[[ Given records open ]]

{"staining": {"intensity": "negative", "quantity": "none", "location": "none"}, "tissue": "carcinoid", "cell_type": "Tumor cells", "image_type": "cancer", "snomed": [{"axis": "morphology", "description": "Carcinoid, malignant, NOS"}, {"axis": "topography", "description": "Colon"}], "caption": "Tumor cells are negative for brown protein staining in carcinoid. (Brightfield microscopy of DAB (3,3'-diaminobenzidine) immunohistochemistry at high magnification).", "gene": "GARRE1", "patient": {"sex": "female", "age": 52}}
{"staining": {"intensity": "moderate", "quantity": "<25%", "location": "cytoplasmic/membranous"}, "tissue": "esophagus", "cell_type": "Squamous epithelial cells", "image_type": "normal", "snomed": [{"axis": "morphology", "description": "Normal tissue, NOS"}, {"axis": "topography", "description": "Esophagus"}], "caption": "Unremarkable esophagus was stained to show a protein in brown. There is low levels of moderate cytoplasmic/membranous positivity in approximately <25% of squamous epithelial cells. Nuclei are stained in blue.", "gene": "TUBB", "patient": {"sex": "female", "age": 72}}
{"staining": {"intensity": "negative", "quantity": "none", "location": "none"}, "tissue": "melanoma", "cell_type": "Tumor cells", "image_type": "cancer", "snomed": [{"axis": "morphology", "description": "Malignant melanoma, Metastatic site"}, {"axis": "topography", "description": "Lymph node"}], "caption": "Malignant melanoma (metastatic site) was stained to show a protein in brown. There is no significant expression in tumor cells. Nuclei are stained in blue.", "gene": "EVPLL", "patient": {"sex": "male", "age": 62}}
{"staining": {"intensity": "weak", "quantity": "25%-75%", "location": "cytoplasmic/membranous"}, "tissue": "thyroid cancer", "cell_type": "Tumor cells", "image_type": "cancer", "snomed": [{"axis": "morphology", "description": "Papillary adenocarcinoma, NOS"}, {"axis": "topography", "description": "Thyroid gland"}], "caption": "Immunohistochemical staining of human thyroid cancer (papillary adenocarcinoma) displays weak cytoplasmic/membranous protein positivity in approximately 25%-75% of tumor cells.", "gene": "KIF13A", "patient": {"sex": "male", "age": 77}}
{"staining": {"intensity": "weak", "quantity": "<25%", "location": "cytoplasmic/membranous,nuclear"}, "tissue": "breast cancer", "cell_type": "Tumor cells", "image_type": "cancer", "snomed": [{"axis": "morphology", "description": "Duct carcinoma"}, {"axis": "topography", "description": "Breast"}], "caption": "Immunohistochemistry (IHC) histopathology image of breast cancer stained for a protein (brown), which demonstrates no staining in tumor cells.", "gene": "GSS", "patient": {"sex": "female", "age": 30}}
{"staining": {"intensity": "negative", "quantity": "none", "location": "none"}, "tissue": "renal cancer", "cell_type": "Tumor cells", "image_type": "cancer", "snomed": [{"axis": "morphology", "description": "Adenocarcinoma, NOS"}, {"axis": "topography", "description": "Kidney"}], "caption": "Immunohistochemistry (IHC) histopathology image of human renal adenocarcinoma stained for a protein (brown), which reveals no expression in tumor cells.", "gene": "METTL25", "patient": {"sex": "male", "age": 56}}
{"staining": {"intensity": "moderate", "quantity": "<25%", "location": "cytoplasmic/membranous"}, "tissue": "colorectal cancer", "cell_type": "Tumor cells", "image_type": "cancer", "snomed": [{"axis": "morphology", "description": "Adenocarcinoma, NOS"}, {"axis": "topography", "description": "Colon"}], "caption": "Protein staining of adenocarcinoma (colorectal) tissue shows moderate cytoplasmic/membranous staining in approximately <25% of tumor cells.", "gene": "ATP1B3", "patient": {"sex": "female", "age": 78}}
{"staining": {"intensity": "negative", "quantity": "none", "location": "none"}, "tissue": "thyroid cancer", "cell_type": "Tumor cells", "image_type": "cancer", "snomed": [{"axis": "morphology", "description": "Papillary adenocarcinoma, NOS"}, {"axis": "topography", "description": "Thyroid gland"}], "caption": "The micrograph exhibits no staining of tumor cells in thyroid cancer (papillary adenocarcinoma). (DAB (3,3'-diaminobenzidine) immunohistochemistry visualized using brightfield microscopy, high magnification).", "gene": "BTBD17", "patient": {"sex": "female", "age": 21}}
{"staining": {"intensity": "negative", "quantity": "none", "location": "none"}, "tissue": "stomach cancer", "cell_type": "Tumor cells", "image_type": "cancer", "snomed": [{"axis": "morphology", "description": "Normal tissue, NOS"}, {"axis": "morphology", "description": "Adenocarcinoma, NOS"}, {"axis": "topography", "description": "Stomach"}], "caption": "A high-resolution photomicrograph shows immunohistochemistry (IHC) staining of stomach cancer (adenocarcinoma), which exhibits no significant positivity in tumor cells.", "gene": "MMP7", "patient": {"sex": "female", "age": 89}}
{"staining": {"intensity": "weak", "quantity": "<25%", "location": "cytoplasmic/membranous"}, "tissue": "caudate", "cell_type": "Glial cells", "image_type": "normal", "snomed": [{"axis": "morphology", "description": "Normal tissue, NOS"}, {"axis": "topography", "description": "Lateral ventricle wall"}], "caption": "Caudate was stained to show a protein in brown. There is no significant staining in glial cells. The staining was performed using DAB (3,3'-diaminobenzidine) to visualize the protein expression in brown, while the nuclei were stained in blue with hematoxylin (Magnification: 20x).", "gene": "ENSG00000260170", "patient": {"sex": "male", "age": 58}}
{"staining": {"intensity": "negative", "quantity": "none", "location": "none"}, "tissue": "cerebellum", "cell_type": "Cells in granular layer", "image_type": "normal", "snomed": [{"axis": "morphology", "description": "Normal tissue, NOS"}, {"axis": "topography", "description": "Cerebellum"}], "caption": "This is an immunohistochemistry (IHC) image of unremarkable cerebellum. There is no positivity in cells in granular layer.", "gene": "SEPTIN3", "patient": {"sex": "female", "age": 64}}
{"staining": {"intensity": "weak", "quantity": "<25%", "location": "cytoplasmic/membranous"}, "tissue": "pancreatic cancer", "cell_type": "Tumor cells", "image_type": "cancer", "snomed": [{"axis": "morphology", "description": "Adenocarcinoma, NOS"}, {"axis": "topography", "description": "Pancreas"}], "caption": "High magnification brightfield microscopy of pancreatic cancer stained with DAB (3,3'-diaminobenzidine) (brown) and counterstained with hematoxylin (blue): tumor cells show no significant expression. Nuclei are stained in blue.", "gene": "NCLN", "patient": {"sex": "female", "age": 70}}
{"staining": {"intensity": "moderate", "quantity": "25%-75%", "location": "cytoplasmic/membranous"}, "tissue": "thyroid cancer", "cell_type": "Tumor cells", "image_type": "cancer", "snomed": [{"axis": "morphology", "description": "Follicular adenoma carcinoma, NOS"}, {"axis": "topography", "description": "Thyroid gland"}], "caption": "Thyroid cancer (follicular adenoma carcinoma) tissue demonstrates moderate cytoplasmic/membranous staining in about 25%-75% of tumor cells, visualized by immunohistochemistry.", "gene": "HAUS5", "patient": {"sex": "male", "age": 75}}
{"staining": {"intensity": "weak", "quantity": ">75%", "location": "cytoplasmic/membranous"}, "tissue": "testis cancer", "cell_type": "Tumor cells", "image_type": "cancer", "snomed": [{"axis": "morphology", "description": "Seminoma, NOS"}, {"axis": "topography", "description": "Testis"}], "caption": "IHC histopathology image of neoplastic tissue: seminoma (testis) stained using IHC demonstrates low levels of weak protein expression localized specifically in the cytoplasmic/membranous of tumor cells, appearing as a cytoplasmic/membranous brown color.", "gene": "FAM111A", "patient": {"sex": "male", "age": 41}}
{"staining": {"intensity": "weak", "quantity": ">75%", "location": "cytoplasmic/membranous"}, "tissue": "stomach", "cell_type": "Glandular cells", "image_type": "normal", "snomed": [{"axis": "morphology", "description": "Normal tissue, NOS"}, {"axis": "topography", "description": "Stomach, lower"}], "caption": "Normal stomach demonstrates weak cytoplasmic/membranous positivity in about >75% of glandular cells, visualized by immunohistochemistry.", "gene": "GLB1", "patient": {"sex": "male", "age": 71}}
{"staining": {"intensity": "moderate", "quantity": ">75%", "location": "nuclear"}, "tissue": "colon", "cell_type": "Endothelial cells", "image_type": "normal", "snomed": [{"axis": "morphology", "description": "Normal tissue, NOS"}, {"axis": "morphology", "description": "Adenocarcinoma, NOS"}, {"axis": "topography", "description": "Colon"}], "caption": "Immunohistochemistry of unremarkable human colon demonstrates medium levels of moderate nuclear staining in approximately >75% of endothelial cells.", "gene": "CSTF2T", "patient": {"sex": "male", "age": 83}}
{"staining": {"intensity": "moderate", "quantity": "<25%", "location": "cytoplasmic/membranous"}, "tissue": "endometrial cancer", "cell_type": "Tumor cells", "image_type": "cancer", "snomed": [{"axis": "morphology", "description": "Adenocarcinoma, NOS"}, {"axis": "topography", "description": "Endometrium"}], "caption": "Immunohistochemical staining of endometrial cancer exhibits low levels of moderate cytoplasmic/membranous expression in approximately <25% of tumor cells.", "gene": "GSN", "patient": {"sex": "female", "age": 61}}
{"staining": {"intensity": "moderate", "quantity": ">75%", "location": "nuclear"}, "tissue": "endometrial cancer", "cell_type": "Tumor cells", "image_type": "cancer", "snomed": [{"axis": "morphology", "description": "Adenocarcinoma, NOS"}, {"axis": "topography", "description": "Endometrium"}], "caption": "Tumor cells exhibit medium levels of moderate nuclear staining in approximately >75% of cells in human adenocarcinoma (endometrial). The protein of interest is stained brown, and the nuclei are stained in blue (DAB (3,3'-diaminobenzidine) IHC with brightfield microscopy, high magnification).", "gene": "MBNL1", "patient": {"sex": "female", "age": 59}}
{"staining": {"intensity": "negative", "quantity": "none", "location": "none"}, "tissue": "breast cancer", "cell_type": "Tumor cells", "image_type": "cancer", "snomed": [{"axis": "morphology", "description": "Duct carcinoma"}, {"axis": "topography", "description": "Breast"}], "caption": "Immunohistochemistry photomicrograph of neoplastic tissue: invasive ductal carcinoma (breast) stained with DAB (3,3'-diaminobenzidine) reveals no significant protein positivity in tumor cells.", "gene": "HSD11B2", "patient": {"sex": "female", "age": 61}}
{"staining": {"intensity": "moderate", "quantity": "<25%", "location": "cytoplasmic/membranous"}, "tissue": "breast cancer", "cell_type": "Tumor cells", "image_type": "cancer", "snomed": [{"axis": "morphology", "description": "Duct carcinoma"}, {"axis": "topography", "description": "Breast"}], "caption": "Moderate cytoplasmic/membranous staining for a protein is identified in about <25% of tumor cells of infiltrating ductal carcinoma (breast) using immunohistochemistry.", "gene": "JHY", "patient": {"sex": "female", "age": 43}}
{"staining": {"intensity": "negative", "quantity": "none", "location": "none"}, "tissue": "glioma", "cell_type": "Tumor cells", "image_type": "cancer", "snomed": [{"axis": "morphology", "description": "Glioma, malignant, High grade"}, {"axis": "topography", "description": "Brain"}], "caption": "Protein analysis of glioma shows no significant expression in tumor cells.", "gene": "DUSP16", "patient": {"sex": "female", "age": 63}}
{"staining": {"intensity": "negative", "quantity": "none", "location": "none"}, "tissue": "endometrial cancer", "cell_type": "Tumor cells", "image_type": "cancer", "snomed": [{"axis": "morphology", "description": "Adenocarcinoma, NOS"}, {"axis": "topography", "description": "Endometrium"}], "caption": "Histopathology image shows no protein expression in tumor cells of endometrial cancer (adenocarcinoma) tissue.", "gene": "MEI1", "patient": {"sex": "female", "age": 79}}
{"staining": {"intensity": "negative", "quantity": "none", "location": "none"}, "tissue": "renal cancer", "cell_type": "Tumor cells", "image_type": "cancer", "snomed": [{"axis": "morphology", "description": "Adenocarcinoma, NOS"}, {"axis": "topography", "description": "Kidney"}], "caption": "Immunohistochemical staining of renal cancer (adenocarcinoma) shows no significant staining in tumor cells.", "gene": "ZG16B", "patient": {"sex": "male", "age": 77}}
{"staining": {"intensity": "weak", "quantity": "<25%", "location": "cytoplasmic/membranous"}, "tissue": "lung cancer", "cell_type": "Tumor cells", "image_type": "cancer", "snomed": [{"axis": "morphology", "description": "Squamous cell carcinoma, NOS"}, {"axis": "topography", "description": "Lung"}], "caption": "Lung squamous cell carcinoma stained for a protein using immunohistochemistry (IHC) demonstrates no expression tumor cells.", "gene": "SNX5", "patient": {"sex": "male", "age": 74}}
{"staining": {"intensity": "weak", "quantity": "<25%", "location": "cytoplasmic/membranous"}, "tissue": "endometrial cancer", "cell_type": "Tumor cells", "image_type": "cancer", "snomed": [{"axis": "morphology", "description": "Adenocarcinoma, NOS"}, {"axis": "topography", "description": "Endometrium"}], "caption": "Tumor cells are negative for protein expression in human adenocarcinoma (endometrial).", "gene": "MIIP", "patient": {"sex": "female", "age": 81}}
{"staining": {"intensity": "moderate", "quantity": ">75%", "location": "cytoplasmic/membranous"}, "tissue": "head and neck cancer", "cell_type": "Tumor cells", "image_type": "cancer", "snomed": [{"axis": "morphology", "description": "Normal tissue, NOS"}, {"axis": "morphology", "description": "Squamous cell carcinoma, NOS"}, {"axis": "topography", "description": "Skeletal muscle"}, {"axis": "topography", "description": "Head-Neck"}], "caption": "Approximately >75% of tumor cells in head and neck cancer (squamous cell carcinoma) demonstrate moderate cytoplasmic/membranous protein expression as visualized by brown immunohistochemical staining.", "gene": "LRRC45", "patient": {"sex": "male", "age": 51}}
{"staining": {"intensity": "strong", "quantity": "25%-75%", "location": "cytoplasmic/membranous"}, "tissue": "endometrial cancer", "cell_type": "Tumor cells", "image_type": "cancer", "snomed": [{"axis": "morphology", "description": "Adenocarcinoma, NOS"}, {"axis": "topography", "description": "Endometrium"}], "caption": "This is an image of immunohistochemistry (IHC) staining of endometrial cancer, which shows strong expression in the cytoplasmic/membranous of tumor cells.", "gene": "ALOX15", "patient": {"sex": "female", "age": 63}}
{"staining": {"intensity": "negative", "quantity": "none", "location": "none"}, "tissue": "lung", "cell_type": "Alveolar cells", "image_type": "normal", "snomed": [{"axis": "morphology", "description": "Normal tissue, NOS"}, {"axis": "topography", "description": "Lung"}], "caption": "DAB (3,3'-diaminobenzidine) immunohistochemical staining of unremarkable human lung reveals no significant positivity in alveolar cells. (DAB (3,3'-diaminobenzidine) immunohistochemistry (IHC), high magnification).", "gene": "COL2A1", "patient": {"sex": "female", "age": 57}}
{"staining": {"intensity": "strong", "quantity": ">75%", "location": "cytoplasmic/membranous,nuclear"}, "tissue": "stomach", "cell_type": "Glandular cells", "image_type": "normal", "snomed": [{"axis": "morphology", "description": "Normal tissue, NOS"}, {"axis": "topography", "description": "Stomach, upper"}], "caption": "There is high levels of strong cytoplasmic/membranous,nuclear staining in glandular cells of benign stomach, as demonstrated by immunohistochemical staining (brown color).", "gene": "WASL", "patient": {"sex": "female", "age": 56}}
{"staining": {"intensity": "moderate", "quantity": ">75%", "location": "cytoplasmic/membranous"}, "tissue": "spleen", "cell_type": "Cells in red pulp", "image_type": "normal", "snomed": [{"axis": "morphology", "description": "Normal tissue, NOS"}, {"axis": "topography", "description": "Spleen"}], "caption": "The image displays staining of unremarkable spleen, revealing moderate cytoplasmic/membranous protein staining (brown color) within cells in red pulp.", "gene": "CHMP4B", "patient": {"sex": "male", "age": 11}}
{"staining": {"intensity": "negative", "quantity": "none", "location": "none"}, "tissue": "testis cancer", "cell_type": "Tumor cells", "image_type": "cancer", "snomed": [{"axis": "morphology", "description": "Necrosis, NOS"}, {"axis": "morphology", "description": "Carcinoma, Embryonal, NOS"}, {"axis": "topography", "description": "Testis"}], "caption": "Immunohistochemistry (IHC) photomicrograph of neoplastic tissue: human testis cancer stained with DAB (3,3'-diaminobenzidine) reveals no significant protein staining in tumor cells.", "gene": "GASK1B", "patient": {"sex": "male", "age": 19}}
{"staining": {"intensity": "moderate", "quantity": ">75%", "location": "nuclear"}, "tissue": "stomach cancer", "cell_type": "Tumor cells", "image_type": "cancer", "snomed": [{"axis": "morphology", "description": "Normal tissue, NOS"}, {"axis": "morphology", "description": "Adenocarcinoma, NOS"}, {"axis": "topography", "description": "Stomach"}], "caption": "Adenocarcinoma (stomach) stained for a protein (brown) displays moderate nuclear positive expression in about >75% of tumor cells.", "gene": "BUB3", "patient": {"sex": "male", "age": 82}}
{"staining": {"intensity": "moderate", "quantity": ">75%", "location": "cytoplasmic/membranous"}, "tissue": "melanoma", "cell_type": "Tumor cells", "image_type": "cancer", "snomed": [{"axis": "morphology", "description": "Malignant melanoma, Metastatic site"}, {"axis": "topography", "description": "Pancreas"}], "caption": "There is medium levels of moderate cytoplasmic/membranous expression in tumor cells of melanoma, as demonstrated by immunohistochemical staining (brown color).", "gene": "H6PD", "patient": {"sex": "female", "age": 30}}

[[ Given records closed ]]

Exercise goal: Your reply should be one number, the count of lines in the data that include the word "thyroid".

Task response: 3